>>

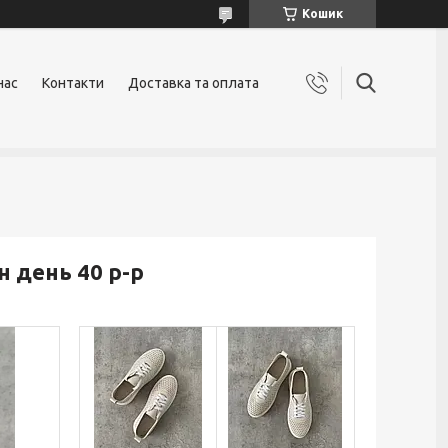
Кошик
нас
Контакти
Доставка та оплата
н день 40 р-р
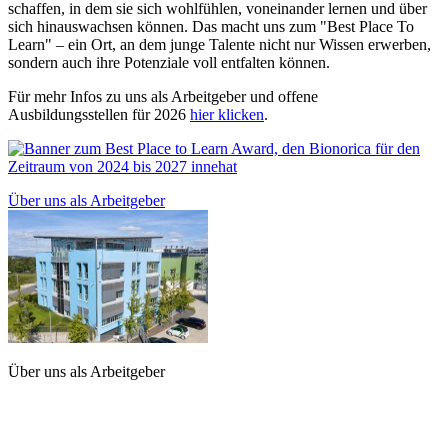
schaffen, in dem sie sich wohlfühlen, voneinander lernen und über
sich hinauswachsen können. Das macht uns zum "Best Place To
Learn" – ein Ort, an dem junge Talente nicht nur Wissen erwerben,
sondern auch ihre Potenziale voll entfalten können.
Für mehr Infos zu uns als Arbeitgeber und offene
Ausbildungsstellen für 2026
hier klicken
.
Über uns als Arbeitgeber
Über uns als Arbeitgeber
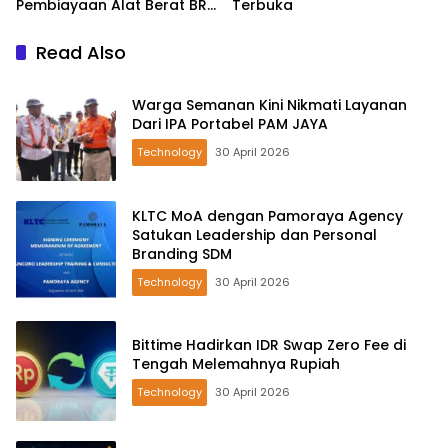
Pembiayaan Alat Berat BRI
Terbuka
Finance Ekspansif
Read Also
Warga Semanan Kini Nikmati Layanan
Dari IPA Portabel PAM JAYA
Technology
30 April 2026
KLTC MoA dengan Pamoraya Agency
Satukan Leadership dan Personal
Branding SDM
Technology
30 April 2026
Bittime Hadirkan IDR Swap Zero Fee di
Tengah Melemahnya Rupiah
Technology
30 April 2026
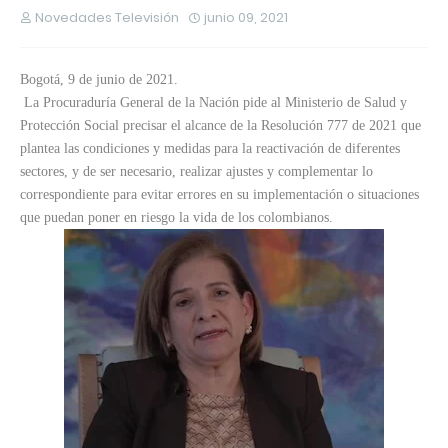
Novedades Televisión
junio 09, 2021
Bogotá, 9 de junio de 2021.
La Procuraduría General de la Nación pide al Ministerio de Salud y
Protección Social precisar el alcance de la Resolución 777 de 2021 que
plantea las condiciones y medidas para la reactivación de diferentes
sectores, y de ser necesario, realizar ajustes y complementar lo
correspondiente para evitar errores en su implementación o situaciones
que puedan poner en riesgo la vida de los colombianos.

<<

■ To do: Set the whole listing down again unchanged, apart from the pictures, which are omitted.

■ Exercise result:
Кошик
нас
Контакти
Доставка та оплата
н день 40 р-р
schaffen, in dem sie sich wohlfühlen, voneinander lernen und über
sich hinauswachsen können. Das macht uns zum "Best Place To
Learn" – ein Ort, an dem junge Talente nicht nur Wissen erwerben,
sondern auch ihre Potenziale voll entfalten können.
Für mehr Infos zu uns als Arbeitgeber und offene
Ausbildungsstellen für 2026
hier klicken
.
Über uns als Arbeitgeber
Über uns als Arbeitgeber
Pembiayaan Alat Berat BRI
Terbuka
Finance Ekspansif
Read Also
Warga Semanan Kini Nikmati Layanan
Dari IPA Portabel PAM JAYA
Technology
30 April 2026
KLTC MoA dengan Pamoraya Agency
Satukan Leadership dan Personal
Branding SDM
Technology
30 April 2026
Bittime Hadirkan IDR Swap Zero Fee di
Tengah Melemahnya Rupiah
Technology
30 April 2026
Novedades Televisión
junio 09, 2021
Bogotá, 9 de junio de 2021.
La Procuraduría General de la Nación pide al Ministerio de Salud y
Protección Social precisar el alcance de la Resolución 777 de 2021 que
plantea las condiciones y medidas para la reactivación de diferentes
sectores, y de ser necesario, realizar ajustes y complementar lo
correspondiente para evitar errores en su implementación o situaciones
que puedan poner en riesgo la vida de los colombianos.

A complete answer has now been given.